The equity markets began 2018 with the same bullish momentum as in 2017, a very propitious year, but volatility has returned since the end of January. The US S&P 500 index first gained 7.4% through January 26 before plunging 8% through the end of March. For the Eurostoxx 600, these figures were +3.6% and -7.9%, respectively. At the end of the quarter, our two benchmark MSCI World and Europe net indices were down 3.7% and 4.3%, respectively, with March declines of 3.1% and 2%.
This renewed volatility is mainly driven by fears of a return of inflation in the United States, supported by unemployment statistics and US wage increases in late January. Volatility has since been flamed by the White House's agitation, with a flurry of conflictual nominations and brass declarations, accompanied by alarming measures to introduce protectionist tariffs. The US political environment is unlikely to ease with the approach of mid-term elections, which have rarely been fought with such vehemence. US 10-year rates slipped to 2.7% at the end of March, after peaking at 2.94% at the end of February (vs 2.46% at year-end 2017), leading some to believe that inflationary fears have eased. Yet this easing of the long end seems to be more of a reflection that investors are shifting back into assets regarded as "risk-free".

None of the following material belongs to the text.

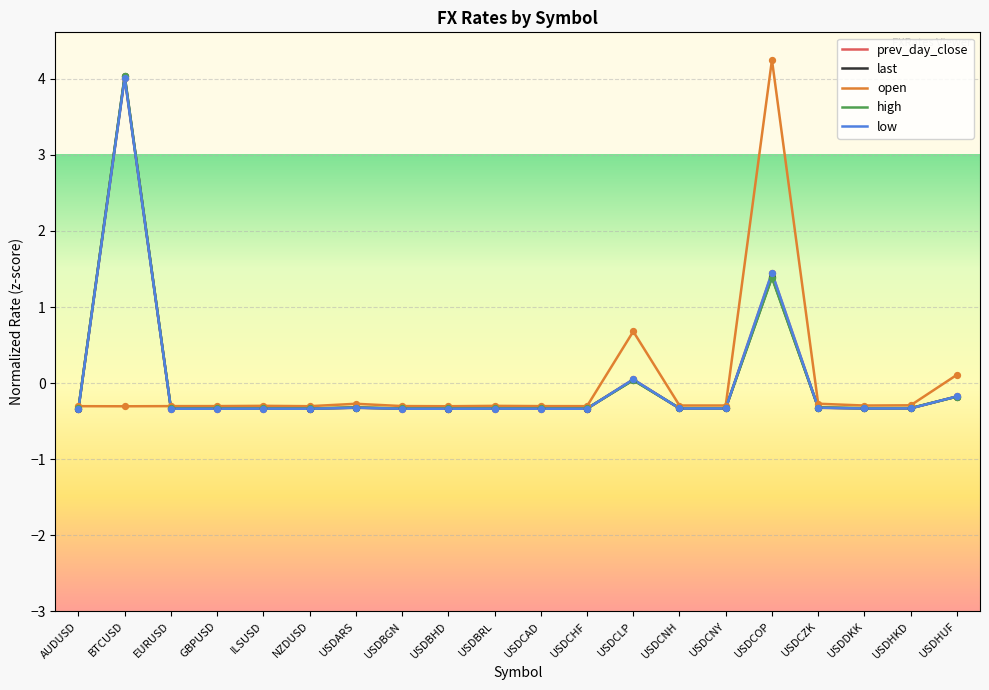

At which category is the sum across all series the highest?

BTCUSD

Volatility in the most highly priced compartments was exacerbated by the fact that PE multiples at the beginning of the year were well above the long-term average, at 18.5x and 15.2x, respectively, for the US and European markets. This is illustrated by the recent equity market behaviour of GAFA (Google (Alphabet) / Amazon / Facebook / Apple), but also of Tesla and Microsoft. Investors suddenly became more wary of business models with uncertain legal frameworks, as is the case with Facebook and even Google concerning the exploitation of users' data, or very long-term profit expectations, as is the case for Amazon (valued at 235 times 2017 earnings).
Subject to change following the publication of first-quarter results, which will need to be followed closely, our meetings with companies have not called into question our favourable view of the economic environment. High valuations and renewed volatility simply call for greater vigilance in the quality of portfolio stocks, the visibility of their prospects and the rationality of their valuations.
Our "Quality & Value" management process helped limit the decline in the equity compartments of the Rouvier SICAV this quarter, with Rouvier Valeurs down 2.3% and Rouvier Europe down 3.4%. Rouvier Évolution also declined 2.3% after gaining less during the upward movement and falling less during the downturn. Rouvier Patrimoine’s total assets crossed the 400 million threshold and reported a slightly negative performance of 0.4%.